Project: Research project

Project Details


This is a collaborative research effort of Northwestern University and the University of California, Los Angeles to evaluate common and specific risk factors for anxiety disorders and depression. Each site will work on a common protocol. We propose a prospective longitudinal study of 700 high school juniors, recruited in two cohorts over consecutive years at two high schools (Evanston and Santa Monica). Using a high-risk design, participants at high risk (according to Neuroticism cores) will be oversampled relative to medium and low risk groups. Their progression will be carefully tracked over the course of 8 to 10 assessments staggered over four to four and a half years of data collection.
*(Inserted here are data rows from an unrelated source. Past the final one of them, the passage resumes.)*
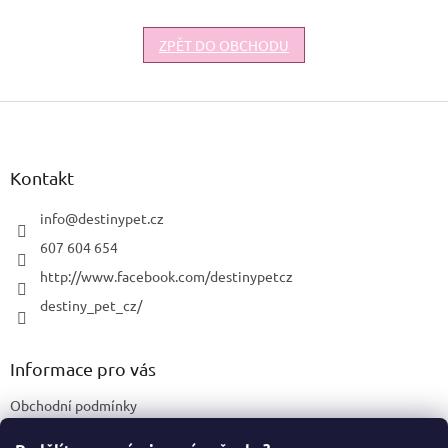
ZPĚT DO OBCHODU
Z
á
p
a
Kontakt
t
í
info
@
destinypet.cz
607 604 654
http://www.facebook.com/destinypetcz
destiny_pet_cz/
Informace pro vás
Obchodní podmínky
Podmínky ochrany osobních údajů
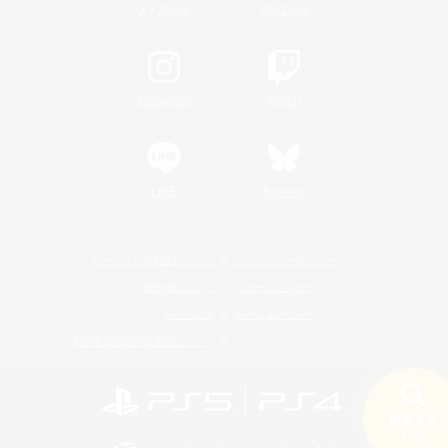
/
X
News
YouTube
Instagram
Twitch
LINE
Bluesky
レーティング制度について
プライバシーポリシー
著作権について
サポートセンター
ライセンス
ルール＆ポリシー
利用者情報の外部送信について
検索する
19件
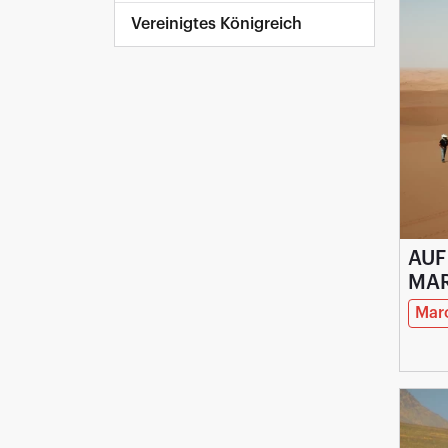
Vereinigtes Königreich
AUF
MA
NO
Mar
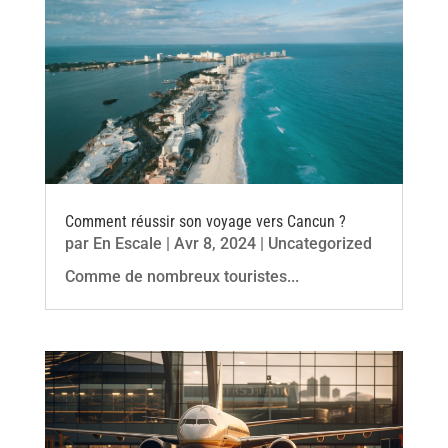
Comment réussir son voyage vers Cancun ?
par
En Escale
|
Avr 8, 2024
|
Uncategorized
Comme de nombreux touristes...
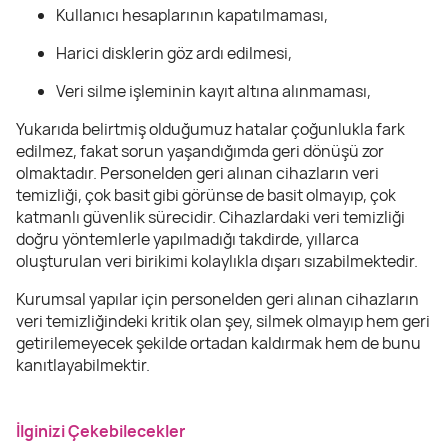
Kullanıcı hesaplarının kapatılmaması,
Harici disklerin göz ardı edilmesi,
Veri silme işleminin kayıt altına alınmaması,
Yukarıda belirtmiş olduğumuz hatalar çoğunlukla fark
edilmez, fakat sorun yaşandığımda geri dönüşü zor
olmaktadır. Personelden geri alınan cihazların veri
temizliği, çok basit gibi görünse de basit olmayıp, çok
katmanlı güvenlik sürecidir. Cihazlardaki veri temizliği
doğru yöntemlerle yapılmadığı takdirde, yıllarca
oluşturulan veri birikimi kolaylıkla dışarı sızabilmektedir.
Kurumsal yapılar için personelden geri alınan cihazların
veri temizliğindeki kritik olan şey, silmek olmayıp hem geri
getirilemeyecek şekilde ortadan kaldırmak hem de bunu
kanıtlayabilmektir.
İlginizi Çekebilecekler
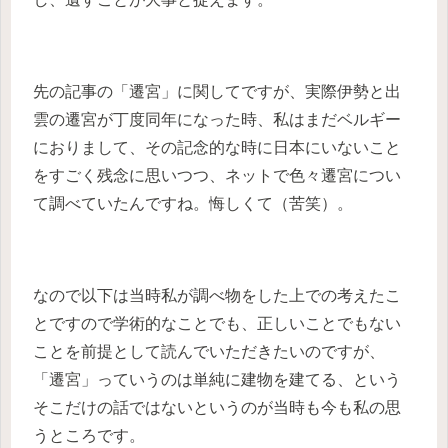
先の記事の「遷宮」に関してですが、実際伊勢と出
雲の遷宮が丁度同年になった時、私はまだベルギー
におりまして、その記念的な時に日本にいないこと
をすごく残念に思いつつ、ネットで色々遷宮につい
て調べていたんですね。悔しくて（苦笑）。
なので以下は当時私が調べ物をした上での考えたこ
とですので学術的なことでも、正しいことでもない
ことを前提として読んでいただきたいのですが、
「遷宮」っていうのは単純に建物を建てる、という
そこだけの話ではないというのが当時も今も私の思
うところです。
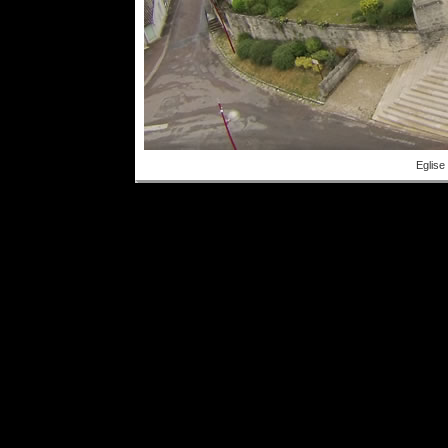
Eglise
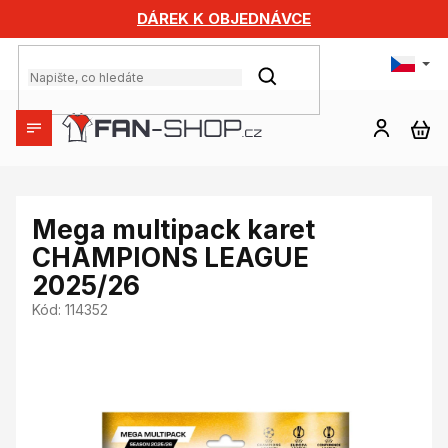
Přejít
DÁREK K OBJEDNÁVCE
na
obsah
HLEDAT
NÁ
KO
Mega multipack karet
CHAMPIONS LEAGUE
2025/26
Kód:
114352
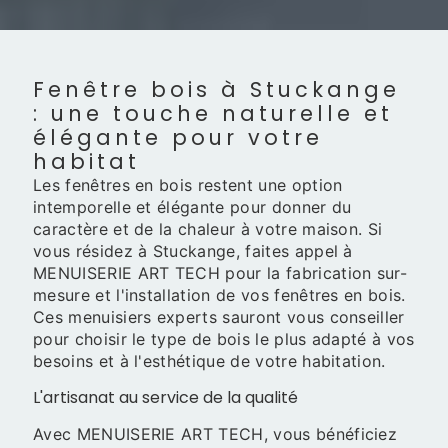
Fenêtre bois à Stuckange
: une touche naturelle et
élégante pour votre
habitat
Les fenêtres en bois restent une option
intemporelle et élégante pour donner du
caractère et de la chaleur à votre maison. Si
vous résidez à Stuckange, faites appel à
MENUISERIE ART TECH pour la fabrication sur-
mesure et l'installation de vos fenêtres en bois.
Ces menuisiers experts sauront vous conseiller
pour choisir le type de bois le plus adapté à vos
besoins et à l'esthétique de votre habitation.
L'artisanat au service de la qualité
Avec MENUISERIE ART TECH, vous bénéficiez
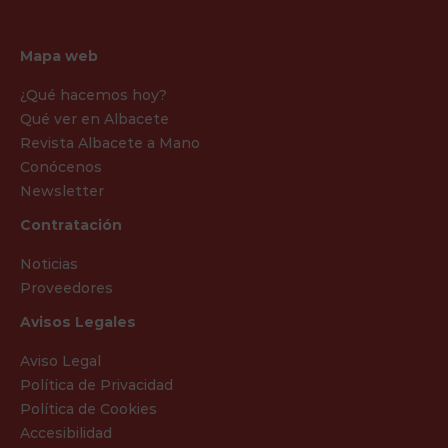
Mapa web
¿Qué hacemos hoy?
Qué ver en Albacete
Revista Albacete a Mano
Conócenos
Newsletter
Contratación
Noticias
Proveedores
Avisos Legales
Aviso Legal
Política de Privacidad
Política de Cookies
Accesibilidad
The participant sample will be geographically, ethnically, and socio-economically diverse. The proposal takes a comprehensive biopsychosocial approach to the conceptualization and measurement of risk factors, which include Neuroticism, depressogenic cognitive style, anxiety sensitivity, introversion and low positive affectivity, sociotropy and autonomy. Measures will include self report, parental report, as well as information processing tasks (modified Stroop, memory tasks), affective modulation of startle reactivity, and ambulatory cortisol assays. In addition, diathesis-stress interactions will be evaluated on the basis of contextual assessment of chronic and episodic life stress. Outcome will be measured in terms of symptoms and diagnosis of anxiety and depression. Various models of commonalities and specificities of risk and their interaction with stress will be tested using hierarchical logistic regression and structural equation modeling. The findings may further our conceptualization of emotional disorders and provide the platform for prevention research.